Senator Kirk isn’t just at odds with himself over DHS funding, he is also on the wrong side of Illinois voters, the senior senator from Illinois Senator Dick Durbin (D-IL), and all former and current DHS Secretaries. Illinois voters support the immigration executive actions and are strongly opposed to Senate Republicans’ attempts to make DHS funding conditional upon measures that block or repeal executive action. New polling released yesterday from Public Policy Polling (PPP) found that by a 62-30% margin, Illinois voters support the executive actions (51-35% among independent voters). And by a 51-38% margin, Illinois voters are opposed to the GOP strategy that conditions DHS funding on cancellation of the immigration executive actions.
Meanwhile, Senator Durbin has been pushing hard for the Senate to take up a clean DHS bill—one that could actually pass both chambers with bipartisan votes—and end this manufactured funding crisis. For weeks, he has been taking to the Senate floor to lift up DACA success stories and explain why the GOP’s strategy would be both perilous for the security of the nation and the millions of immigrant families waiting for deportation relief. As he said last week:
Is it that important to the House Republicans and Senate Republicans that they’re willing to risk funding the Department of Homeland Security…What is it that is holding them up from putting the resources in the hands of Secretary (Jeh) Johnson and this department that they need to keep America safe?

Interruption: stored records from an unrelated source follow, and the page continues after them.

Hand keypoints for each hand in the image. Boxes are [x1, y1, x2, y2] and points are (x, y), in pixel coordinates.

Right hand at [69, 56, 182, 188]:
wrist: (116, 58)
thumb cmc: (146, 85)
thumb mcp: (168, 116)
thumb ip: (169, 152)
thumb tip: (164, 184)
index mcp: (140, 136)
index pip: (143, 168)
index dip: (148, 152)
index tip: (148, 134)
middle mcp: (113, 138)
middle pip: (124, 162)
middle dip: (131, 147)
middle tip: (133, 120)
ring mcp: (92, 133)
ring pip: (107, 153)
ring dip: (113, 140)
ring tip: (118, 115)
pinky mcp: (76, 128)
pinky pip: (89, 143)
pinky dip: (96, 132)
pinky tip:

And current Department of Homeland Security (DHS) Secretary Jeh Johnson was joined by all three former Secretaries of DHS, including two Republicans, in calling on the GOP to stop insisting that homeland security funding be tied to the GOP’s ideological battle against the President’s immigration actions. In a recent letter to Senate leaders, former DHS Secretaries Tom Ridge, Michael Chertoff, and Janet Napolitano wrote:
[W]e cannot emphasize enough that the DHS’s responsibilities are much broader than its responsibility to oversee the federal immigration agencies and to protect our borders. And funding for the entire agency should not be put in jeopardy by the debate about immigration. The President has said very publicly that he will ‘oppose any legislative effort to undermine the executive actions that he’ has taken on immigration. Therefore, by tethering a bill to fund DHS in FY 2015 to a legislative response to the President’s executive actions on immigration, the likelihood of a Department of Homeland Security shutdown increases. It is imperative that we ensure that DHS is ready, willing, and able to protect the American people. To that end, we urge you not to risk funding for the operations that protect every American and to pass a clean DHS funding bill.

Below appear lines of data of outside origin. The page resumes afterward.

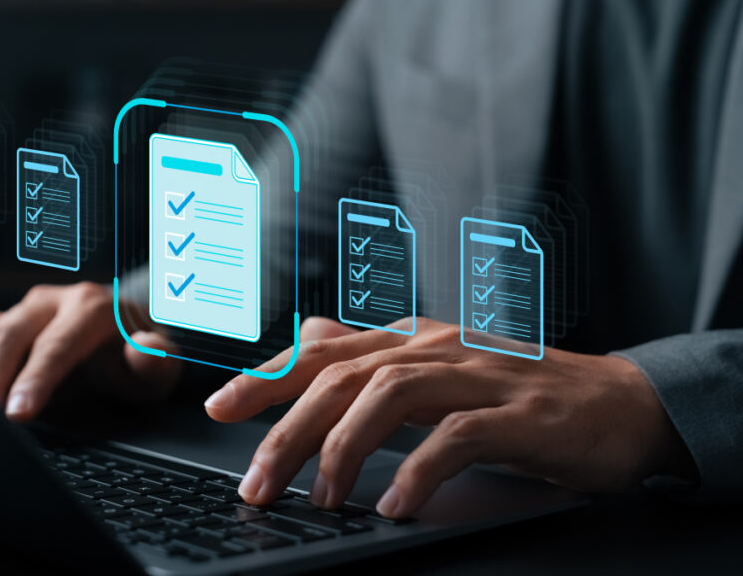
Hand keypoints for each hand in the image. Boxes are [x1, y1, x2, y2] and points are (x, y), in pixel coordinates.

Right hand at [0, 283, 179, 420]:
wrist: (124, 339)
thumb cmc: (136, 360)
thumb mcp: (158, 367)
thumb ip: (156, 361)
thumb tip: (144, 349)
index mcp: (92, 308)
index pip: (56, 345)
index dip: (34, 380)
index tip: (17, 414)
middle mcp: (52, 302)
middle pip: (8, 335)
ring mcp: (22, 309)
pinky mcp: (0, 319)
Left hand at [205, 316, 691, 517]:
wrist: (622, 403)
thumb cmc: (520, 393)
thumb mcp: (438, 366)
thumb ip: (374, 355)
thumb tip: (308, 341)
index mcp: (412, 337)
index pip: (322, 348)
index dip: (267, 375)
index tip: (219, 408)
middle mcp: (436, 346)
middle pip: (343, 375)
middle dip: (286, 427)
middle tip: (255, 480)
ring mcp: (478, 375)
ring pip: (388, 394)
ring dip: (342, 447)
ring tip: (318, 497)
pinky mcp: (518, 413)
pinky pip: (456, 436)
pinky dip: (418, 470)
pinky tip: (394, 503)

According to Lynn Tramonte, Deputy Director of America’s Voice:
Senator Mark Kirk shouldn’t be taking marching orders from Rep. Steve King (R-IA), Sen. Jeff Sessions (R-AL), and the other extremists in the Republican Party whose anti-immigrant obsession means they are okay with shutting down DHS. Instead, Senator Kirk should listen to every past and current DHS Secretary, his own constituents in Illinois, Senator Durbin, and even his own counsel and ensure his leadership brings up a clean DHS bill that can pass both chambers with bipartisan votes and become law.